[TO-DO ITEM]: Keep to one stretch of the data below, the lines from the one with "focal_35mm: 54" up to and including the one with "exposure_s: 1/4", and return that stretch exactly.

(Stored items from a collection)

+++

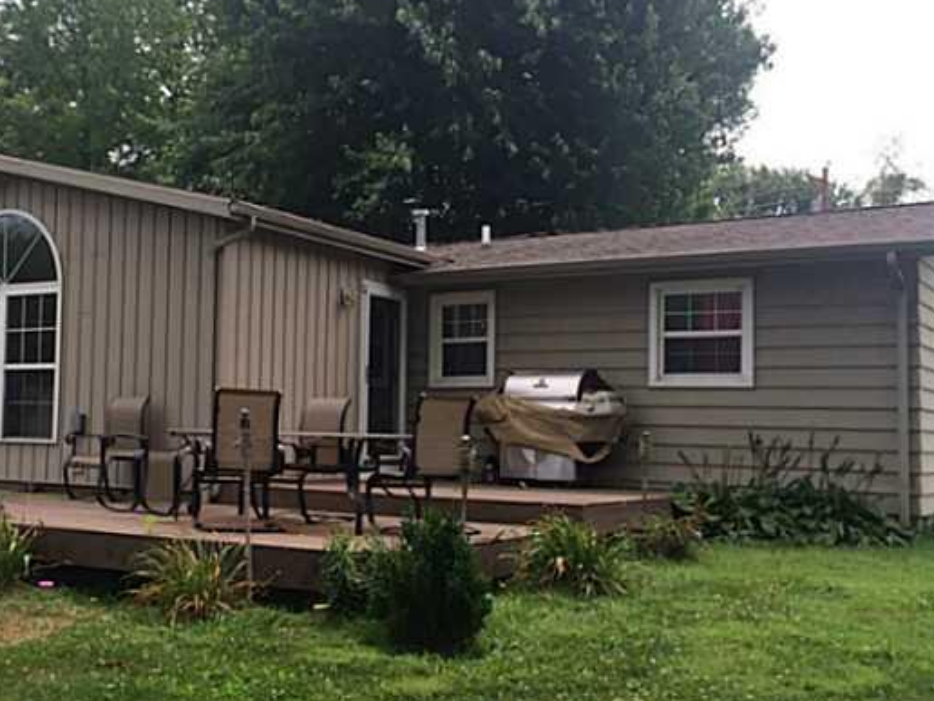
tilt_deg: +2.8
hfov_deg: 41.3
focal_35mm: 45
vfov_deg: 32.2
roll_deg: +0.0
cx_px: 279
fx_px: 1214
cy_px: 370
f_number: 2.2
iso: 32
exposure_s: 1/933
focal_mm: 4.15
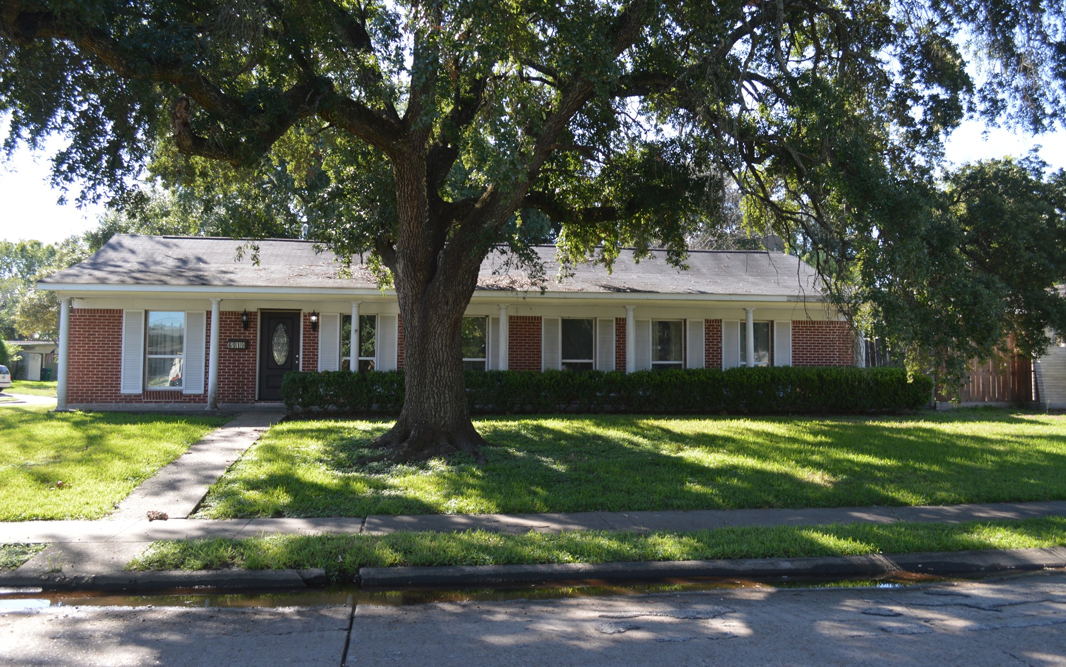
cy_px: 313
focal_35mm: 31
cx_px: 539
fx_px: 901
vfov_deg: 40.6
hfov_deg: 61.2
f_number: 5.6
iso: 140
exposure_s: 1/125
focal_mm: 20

+++

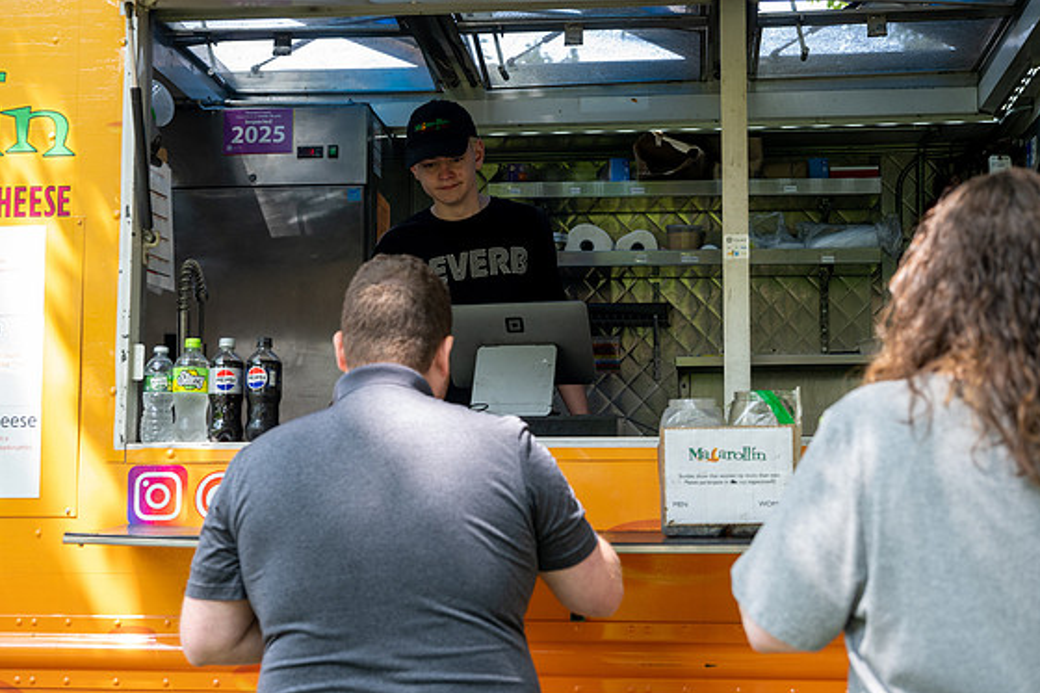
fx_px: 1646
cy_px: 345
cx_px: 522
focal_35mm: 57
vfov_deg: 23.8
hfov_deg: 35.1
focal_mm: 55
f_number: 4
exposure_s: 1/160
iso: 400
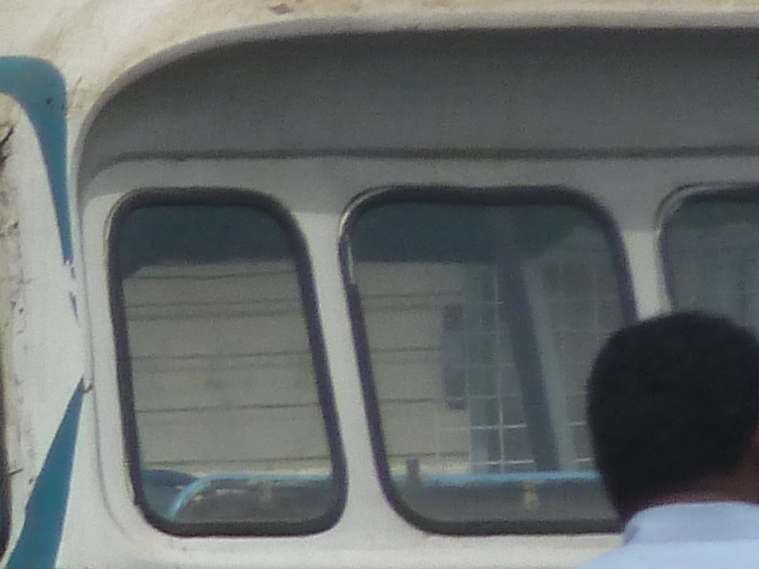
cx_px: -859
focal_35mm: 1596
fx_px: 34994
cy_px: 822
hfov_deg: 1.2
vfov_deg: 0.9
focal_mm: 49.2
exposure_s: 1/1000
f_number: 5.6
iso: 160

+++

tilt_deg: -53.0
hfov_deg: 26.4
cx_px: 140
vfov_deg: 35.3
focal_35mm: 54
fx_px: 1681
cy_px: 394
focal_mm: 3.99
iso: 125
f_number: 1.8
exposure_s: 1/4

+++

[YOUR SOLUTION]:
focal_35mm: 54
fx_px: 1681
cy_px: 394
focal_mm: 3.99
iso: 125
f_number: 1.8
exposure_s: 1/4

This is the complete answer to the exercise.